Mar 22, 2018 - Sale 2470

Sale 2470 - Lot 1

Price Realized: $ 5,250
?Final Price Realized includes Buyer’s Premium added to Hammer Price
Estimate: $ 2,000 - $ 3,000
"GIVE THE STRICTEST ORDERS AGAINST ADMITTING MEN OF SUSPICIOUS CHARACTERS" (AMERICAN REVOLUTION.) CORNWALLIS, CHARLES. Autograph Letter Signed, "Cornwallis," to Deputy Inspector of Militia Abraham de Peyster, ordering him to join Maj. [James] Wemys, disarm the least fit loyalists under Maj. [Samuel] Tynes, and organize a Militia under Col. [William Henry] Mills; also ordering all suspicious applicants to be disarmed and severely punished if later found to possess arms. 1 1/2 pages, 4to, written on the recto and verso of a single sheet, with detached integral blank; complete separations at folds repaired by silking on recto and verso, marked brittling overall, portion at lower right nearly detached affecting 6 lines with minor loss, moderate scattered staining.

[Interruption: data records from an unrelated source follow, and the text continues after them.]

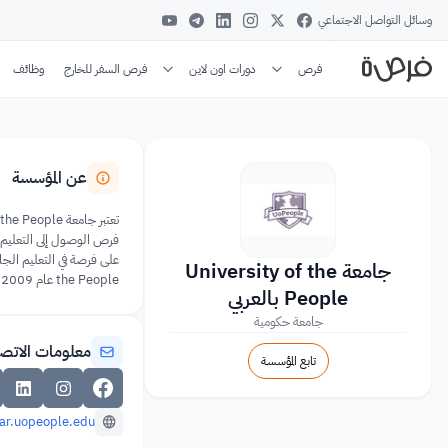
وسائل التواصل الاجتماعي
فرص
دورات اون لاين
فرص السفر للخارج
وظائف
عن المؤسسة
جامعة University of the
the People عام 2009 وحصلت على الاعتماد في فبراير 2014. ينتسب حاليًا للجامعة أكثر من 126,000 طالب من أكثر من 200 دولة وإقليم، من بينهم 18,000 طالب من اللاجئين.
People بالعربي
جامعة حكومية
معلومات الاتص
تابع المؤسسة
ar.uopeople.edu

Camden, 31 August 1780

Additional Details

"You will please to join Maj'r Wemys on the High Hills of Santee & until he moves endeavour to make something of the Militia under Major Tynes, by regulating the few honest loyalists under the Officers of the best Character & disarming the rest in the most rigid manner; Maj'r Tynes is a weak, well intentioned Man, Cap't Moore may be treated with civility, but not trusted on account of his connexion with the Singletons. Cap't Bromfield is an active & I believe well affected Man, but rather more intent on private Plunder than the King's Service; You may perhaps get more particular information on the spot, & from Major Wemys on his March, & endeavour if possible to establish some hasty Militia under Col: Mills at the Cheraws; and above all give the strictest orders against admitting men of suspicious Characters into the Militia; Those of that description all to be disarmed, and Maj'r Wemys will please to Publish, that if any man, who is ordered to be disarmed, shall be discovered to have fire arms in his possession; The informer shall have five guineas, & the delinquent shall forfeit all his property, & be confined during the pleasure of the Com'g Officer of His Majesty's Forces in this Province."
After his victory at the Battle of Camden on August 16, 1780, Cornwallis reorganized his army, relying largely upon poorly equipped Loyalist militia, some of whose loyalty, this letter suggests, was questionable.